# REQUIRED ACTION:
The full set of entries, reproduced exactly, is the expected answer.

··· RECORDS

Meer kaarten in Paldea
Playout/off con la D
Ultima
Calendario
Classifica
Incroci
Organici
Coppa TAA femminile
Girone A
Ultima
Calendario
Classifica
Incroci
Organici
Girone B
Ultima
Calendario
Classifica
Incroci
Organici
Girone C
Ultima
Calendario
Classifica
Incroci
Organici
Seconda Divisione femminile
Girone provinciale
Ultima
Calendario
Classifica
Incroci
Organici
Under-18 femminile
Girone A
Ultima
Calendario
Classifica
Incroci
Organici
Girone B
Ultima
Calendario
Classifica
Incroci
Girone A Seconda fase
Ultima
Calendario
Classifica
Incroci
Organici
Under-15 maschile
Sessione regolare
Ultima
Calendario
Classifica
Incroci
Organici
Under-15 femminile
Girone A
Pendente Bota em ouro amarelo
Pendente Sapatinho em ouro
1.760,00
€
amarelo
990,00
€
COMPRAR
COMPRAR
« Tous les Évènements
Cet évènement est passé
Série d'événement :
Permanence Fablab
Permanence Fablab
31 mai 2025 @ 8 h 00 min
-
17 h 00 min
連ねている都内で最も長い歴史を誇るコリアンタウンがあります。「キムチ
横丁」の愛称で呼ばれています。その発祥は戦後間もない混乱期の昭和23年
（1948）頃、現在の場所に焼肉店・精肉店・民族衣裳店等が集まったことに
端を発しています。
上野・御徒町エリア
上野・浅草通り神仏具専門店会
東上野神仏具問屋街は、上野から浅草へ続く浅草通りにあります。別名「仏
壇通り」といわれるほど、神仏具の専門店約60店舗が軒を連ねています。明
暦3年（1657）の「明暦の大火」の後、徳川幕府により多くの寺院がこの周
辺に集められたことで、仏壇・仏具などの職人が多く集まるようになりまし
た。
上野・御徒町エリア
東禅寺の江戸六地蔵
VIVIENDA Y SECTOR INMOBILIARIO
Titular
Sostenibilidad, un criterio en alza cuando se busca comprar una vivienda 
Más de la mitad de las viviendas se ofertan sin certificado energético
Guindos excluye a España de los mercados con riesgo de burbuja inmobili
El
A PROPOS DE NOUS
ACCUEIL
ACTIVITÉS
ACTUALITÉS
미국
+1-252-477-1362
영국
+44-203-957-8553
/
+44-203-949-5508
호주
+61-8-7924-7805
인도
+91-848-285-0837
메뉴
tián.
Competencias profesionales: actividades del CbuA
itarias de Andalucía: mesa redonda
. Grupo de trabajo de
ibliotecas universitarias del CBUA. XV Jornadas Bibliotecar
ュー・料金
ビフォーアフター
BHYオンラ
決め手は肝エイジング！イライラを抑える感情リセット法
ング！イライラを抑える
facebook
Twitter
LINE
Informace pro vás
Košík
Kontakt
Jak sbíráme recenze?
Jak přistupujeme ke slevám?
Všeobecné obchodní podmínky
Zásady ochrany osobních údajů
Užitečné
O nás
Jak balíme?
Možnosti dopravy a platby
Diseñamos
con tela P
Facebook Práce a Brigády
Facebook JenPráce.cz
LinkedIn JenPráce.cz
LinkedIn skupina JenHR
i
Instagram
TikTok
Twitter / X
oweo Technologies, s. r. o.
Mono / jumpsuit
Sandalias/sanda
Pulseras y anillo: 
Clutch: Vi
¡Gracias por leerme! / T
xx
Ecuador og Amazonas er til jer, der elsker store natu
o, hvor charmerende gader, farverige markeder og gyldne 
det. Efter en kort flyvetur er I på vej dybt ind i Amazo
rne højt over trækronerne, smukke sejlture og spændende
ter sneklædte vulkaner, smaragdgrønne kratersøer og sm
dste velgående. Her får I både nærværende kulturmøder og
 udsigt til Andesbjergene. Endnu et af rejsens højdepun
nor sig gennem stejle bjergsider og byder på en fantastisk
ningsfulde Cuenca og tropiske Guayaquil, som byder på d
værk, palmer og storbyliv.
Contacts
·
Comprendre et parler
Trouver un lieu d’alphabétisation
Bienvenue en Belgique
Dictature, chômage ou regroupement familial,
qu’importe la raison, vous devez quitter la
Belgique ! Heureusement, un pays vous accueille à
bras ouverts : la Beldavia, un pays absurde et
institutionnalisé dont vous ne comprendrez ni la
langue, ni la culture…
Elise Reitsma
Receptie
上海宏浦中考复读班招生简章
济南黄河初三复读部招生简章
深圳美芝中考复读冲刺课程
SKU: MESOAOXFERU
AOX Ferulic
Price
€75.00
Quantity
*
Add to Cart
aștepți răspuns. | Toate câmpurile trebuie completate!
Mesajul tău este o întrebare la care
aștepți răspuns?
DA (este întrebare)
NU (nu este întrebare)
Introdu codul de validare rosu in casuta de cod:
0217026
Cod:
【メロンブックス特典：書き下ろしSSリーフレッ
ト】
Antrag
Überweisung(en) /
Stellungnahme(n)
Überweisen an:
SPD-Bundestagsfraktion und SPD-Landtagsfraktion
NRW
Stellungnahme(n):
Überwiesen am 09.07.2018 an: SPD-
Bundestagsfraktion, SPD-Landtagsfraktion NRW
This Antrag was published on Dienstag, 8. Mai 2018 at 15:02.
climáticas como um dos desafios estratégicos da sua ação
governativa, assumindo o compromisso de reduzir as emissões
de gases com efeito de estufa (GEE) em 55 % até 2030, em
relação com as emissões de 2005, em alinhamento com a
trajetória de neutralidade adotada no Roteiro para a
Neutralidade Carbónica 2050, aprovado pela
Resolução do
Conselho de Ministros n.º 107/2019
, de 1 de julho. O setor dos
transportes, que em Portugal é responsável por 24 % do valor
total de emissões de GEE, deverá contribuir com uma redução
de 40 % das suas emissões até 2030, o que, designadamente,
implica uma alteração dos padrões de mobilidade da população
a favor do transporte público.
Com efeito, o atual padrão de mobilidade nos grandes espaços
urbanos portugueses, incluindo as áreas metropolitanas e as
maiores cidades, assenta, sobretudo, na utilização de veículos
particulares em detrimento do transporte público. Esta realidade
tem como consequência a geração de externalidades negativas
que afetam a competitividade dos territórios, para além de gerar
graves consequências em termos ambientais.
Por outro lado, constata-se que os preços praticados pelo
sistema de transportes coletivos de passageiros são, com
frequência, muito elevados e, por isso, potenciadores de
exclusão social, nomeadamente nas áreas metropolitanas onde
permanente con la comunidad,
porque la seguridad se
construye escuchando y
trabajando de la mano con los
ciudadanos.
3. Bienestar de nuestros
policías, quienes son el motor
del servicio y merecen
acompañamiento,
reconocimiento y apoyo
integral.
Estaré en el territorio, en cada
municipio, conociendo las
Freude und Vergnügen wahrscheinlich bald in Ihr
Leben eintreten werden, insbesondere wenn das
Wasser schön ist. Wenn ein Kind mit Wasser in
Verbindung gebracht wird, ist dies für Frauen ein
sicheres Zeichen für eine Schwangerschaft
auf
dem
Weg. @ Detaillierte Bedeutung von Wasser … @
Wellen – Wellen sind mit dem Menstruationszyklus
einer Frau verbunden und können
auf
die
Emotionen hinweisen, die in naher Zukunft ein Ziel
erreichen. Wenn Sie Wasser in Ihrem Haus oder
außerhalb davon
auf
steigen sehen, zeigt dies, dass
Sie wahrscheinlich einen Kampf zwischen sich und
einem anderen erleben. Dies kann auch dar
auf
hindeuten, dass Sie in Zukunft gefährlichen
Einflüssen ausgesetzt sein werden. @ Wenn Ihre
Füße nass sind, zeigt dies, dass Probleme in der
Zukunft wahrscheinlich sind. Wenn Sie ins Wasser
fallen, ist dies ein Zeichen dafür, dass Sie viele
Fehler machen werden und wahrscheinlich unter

······

# RESPONSE BELOW:
Meer kaarten in Paldea
Playout/off con la D
Ultima
Calendario
Classifica
Incroci
Organici
Coppa TAA femminile
Girone A
Ultima
Calendario
Classifica
Incroci
Organici
Girone B
Ultima
Calendario
Classifica
Incroci
Organici
Girone C
Ultima
Calendario
Classifica
Incroci
Organici
Seconda Divisione femminile
Girone provinciale
Ultima
Calendario
Classifica
Incroci
Organici
Under-18 femminile
Girone A
Ultima
Calendario
Classifica
Incroci
Organici
Girone B
Ultima
Calendario
Classifica
Incroci
Girone A Seconda fase
Ultima
Calendario
Classifica
Incroci
Organici
Under-15 maschile
Sessione regolare
Ultima
Calendario
Classifica
Incroci
Organici
Under-15 femminile
Girone A
Pendente Bota em ouro amarelo
Pendente Sapatinho em ouro
1.760,00
€
amarelo
990,00
€
COMPRAR
COMPRAR
« Tous les Évènements
Cet évènement est passé
Série d'événement :
Permanence Fablab
Permanence Fablab
31 mai 2025 @ 8 h 00 min
-
17 h 00 min
連ねている都内で最も長い歴史を誇るコリアンタウンがあります。「キムチ
横丁」の愛称で呼ばれています。その発祥は戦後間もない混乱期の昭和23年
（1948）頃、現在の場所に焼肉店・精肉店・民族衣裳店等が集まったことに
端を発しています。
上野・御徒町エリア
上野・浅草通り神仏具専門店会
東上野神仏具問屋街は、上野から浅草へ続く浅草通りにあります。別名「仏
壇通り」といわれるほど、神仏具の専門店約60店舗が軒を連ねています。明
暦3年（1657）の「明暦の大火」の後、徳川幕府により多くの寺院がこの周
辺に集められたことで、仏壇・仏具などの職人が多く集まるようになりまし
た。
上野・御徒町エリア
東禅寺の江戸六地蔵
VIVIENDA Y SECTOR INMOBILIARIO
Titular
Sostenibilidad, un criterio en alza cuando se busca comprar una vivienda 
Más de la mitad de las viviendas se ofertan sin certificado energético
Guindos excluye a España de los mercados con riesgo de burbuja inmobili
El
A PROPOS DE NOUS
ACCUEIL
ACTIVITÉS
ACTUALITÉS
미국
+1-252-477-1362
영국
+44-203-957-8553
/
+44-203-949-5508
호주
+61-8-7924-7805
인도
+91-848-285-0837
메뉴
tián.
Competencias profesionales: actividades del CbuA
itarias de Andalucía: mesa redonda
. Grupo de trabajo de
ibliotecas universitarias del CBUA. XV Jornadas Bibliotecar
ュー・料金
ビフォーアフター
BHYオンラ
決め手は肝エイジング！イライラを抑える感情リセット法
ング！イライラを抑える
facebook
Twitter
LINE
Informace pro vás
Košík
Kontakt
Jak sbíráme recenze?
Jak přistupujeme ke slevám?
Všeobecné obchodní podmínky
Zásady ochrany osobních údajů
Užitečné
O nás
Jak balíme?
Možnosti dopravy a platby
Diseñamos
con tela P
Facebook Práce a Brigády
Facebook JenPráce.cz
LinkedIn JenPráce.cz
LinkedIn skupina JenHR
i
Instagram
TikTok
Twitter / X
oweo Technologies, s. r. o.
Mono / jumpsuit
Sandalias/sanda
Pulseras y anillo: 
Clutch: Vi
¡Gracias por leerme! / T
xx
Ecuador og Amazonas er til jer, der elsker store natu
o, hvor charmerende gader, farverige markeder og gyldne 
det. Efter en kort flyvetur er I på vej dybt ind i Amazo
rne højt over trækronerne, smukke sejlture og spændende
ter sneklædte vulkaner, smaragdgrønne kratersøer og sm
dste velgående. Her får I både nærværende kulturmøder og
 udsigt til Andesbjergene. Endnu et af rejsens højdepun
nor sig gennem stejle bjergsider og byder på en fantastisk
ningsfulde Cuenca og tropiske Guayaquil, som byder på d
værk, palmer og storbyliv.
Contacts
·
Comprendre et parler
Trouver un lieu d’alphabétisation
Bienvenue en Belgique
Dictature, chômage ou regroupement familial,
qu’importe la raison, vous devez quitter la
Belgique ! Heureusement, un pays vous accueille à
bras ouverts : la Beldavia, un pays absurde et
institutionnalisé dont vous ne comprendrez ni la
langue, ni la culture…
Elise Reitsma
Receptie
上海宏浦中考复读班招生简章
济南黄河初三复读部招生简章
深圳美芝中考复读冲刺课程
SKU: MESOAOXFERU
AOX Ferulic
Price
€75.00
Quantity
*
Add to Cart
aștepți răspuns. | Toate câmpurile trebuie completate!
Mesajul tău este o întrebare la care
aștepți răspuns?
DA (este întrebare)
NU (nu este întrebare)
Introdu codul de validare rosu in casuta de cod:
0217026
Cod:
【メロンブックス特典：書き下ろしSSリーフレッ
ト】
Antrag
Überweisung(en) /
Stellungnahme(n)
Überweisen an:
SPD-Bundestagsfraktion und SPD-Landtagsfraktion
NRW
Stellungnahme(n):
Überwiesen am 09.07.2018 an: SPD-
Bundestagsfraktion, SPD-Landtagsfraktion NRW
This Antrag was published on Dienstag, 8. Mai 2018 at 15:02.
climáticas como um dos desafios estratégicos da sua ação
governativa, assumindo o compromisso de reduzir as emissões
de gases com efeito de estufa (GEE) em 55 % até 2030, em
relação com as emissões de 2005, em alinhamento com a
trajetória de neutralidade adotada no Roteiro para a
Neutralidade Carbónica 2050, aprovado pela
Resolução do
Conselho de Ministros n.º 107/2019
, de 1 de julho. O setor dos
transportes, que em Portugal é responsável por 24 % do valor
total de emissões de GEE, deverá contribuir com uma redução
de 40 % das suas emissões até 2030, o que, designadamente,
implica uma alteração dos padrões de mobilidade da população
a favor do transporte público.
Com efeito, o atual padrão de mobilidade nos grandes espaços
urbanos portugueses, incluindo as áreas metropolitanas e as
maiores cidades, assenta, sobretudo, na utilização de veículos
particulares em detrimento do transporte público. Esta realidade
tem como consequência a geração de externalidades negativas
que afetam a competitividade dos territórios, para além de gerar
graves consequências em termos ambientais.
Por outro lado, constata-se que os preços praticados pelo
sistema de transportes coletivos de passageiros são, com
frequência, muito elevados e, por isso, potenciadores de
exclusão social, nomeadamente nas áreas metropolitanas onde
permanente con la comunidad,
porque la seguridad se
construye escuchando y
trabajando de la mano con los
ciudadanos.
3. Bienestar de nuestros
policías, quienes son el motor
del servicio y merecen
acompañamiento,
reconocimiento y apoyo
integral.
Estaré en el territorio, en cada
municipio, conociendo las
Freude und Vergnügen wahrscheinlich bald in Ihr
Leben eintreten werden, insbesondere wenn das
Wasser schön ist. Wenn ein Kind mit Wasser in
Verbindung gebracht wird, ist dies für Frauen ein
sicheres Zeichen für eine Schwangerschaft
auf
dem
Weg. @ Detaillierte Bedeutung von Wasser … @
Wellen – Wellen sind mit dem Menstruationszyklus
einer Frau verbunden und können
auf
die
Emotionen hinweisen, die in naher Zukunft ein Ziel
erreichen. Wenn Sie Wasser in Ihrem Haus oder
außerhalb davon
auf
steigen sehen, zeigt dies, dass
Sie wahrscheinlich einen Kampf zwischen sich und
einem anderen erleben. Dies kann auch dar
auf
hindeuten, dass Sie in Zukunft gefährlichen
Einflüssen ausgesetzt sein werden. @ Wenn Ihre
Füße nass sind, zeigt dies, dass Probleme in der
Zukunft wahrscheinlich sind. Wenn Sie ins Wasser
fallen, ist dies ein Zeichen dafür, dass Sie viele
Fehler machen werden und wahrscheinlich unter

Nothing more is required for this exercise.